- Exercise prompt
Copy the items below, changing every "Dodáme" to "Doručíme" and keeping everything else the same. Leave the pictures out of your answer.

[Record excerpts Boundary: Start]

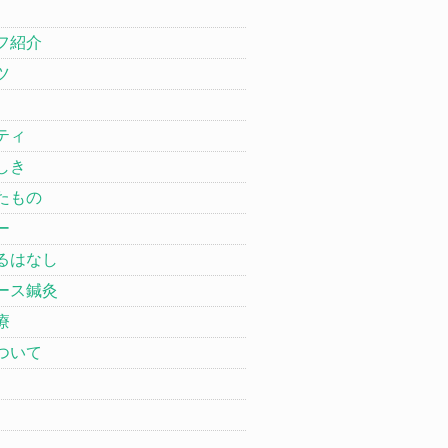
フ紹介
ツ
ティ
しき
たもの
ー
るはなし
ース鍼灸
療
ついて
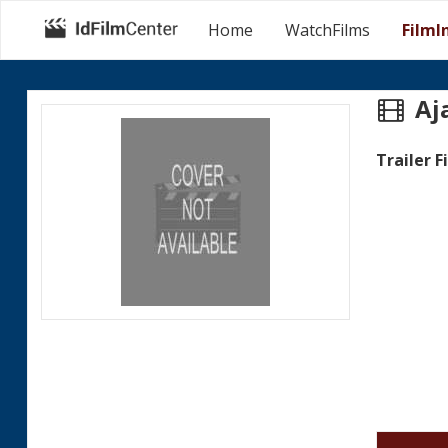
Home
WatchFilms
FilmI
Aja
Trailer F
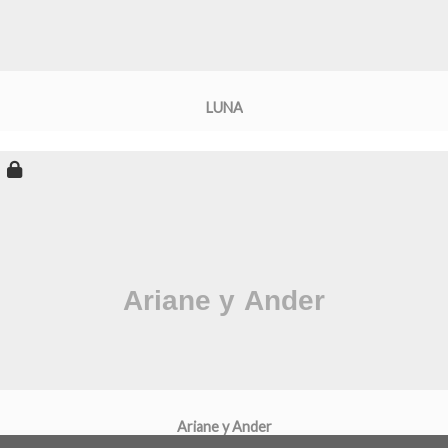
LUNA
Ariane y Ander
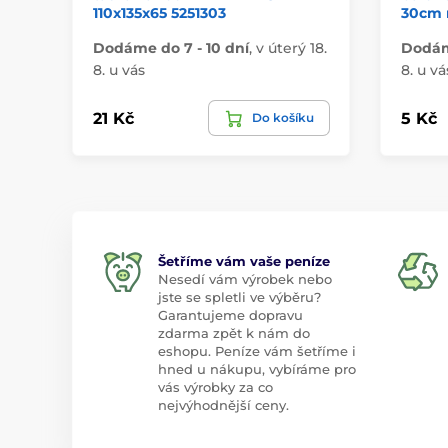
110x135x65 5251303
30cm 
Dodáme do 7 - 10 dní
,
v úterý 18.
Dodáme
8. u vás
8. u vá
21 Kč
5 Kč
Do košíku
Šetříme vám vaše peníze
Nesedí vám výrobek nebo
jste se spletli ve výběru?
Garantujeme dopravu
zdarma zpět k nám do
eshopu. Peníze vám šetříme i
hned u nákupu, vybíráme pro
vás výrobky za co
nejvýhodnější ceny.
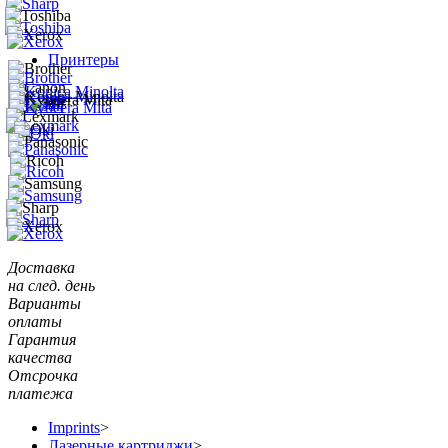
Принтеры
Доставка
на след. день
Варианты
оплаты
Гарантия
качества
Отсрочка
платежа
Imprints
>
Лазерные картриджи
>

[Record excerpts Boundary: End]

- Answer for this exercise
フ紹介
ツ
ティ
しき
たもの
ー
るはなし
ース鍼灸
療
ついて
Home
WatchFilms
FilmI
Aja
Trailer F
LUNA
Ariane y Ander
110x135x65 5251303
30cm 
Doručíme do 7 - 10 dní
,
v úterý 18.
Doručíme
8. u vás
8. u vá
21 Kč
5 Kč
Do košíku
Šetříme vám vaše peníze
Nesedí vám výrobek nebo
jste se spletli ve výběru?
Garantujeme dopravu
zdarma zpět k nám do
eshopu. Peníze vám šetříme i
hned u nákupu, vybíráme pro
vás výrobky za co
nejvýhodnější ceny.
Принтеры
Доставка
на след. день
Варианты
оплаты
Гарантия
качества
Отсрочка
платежа
Imprints
>
Лазерные картриджи
>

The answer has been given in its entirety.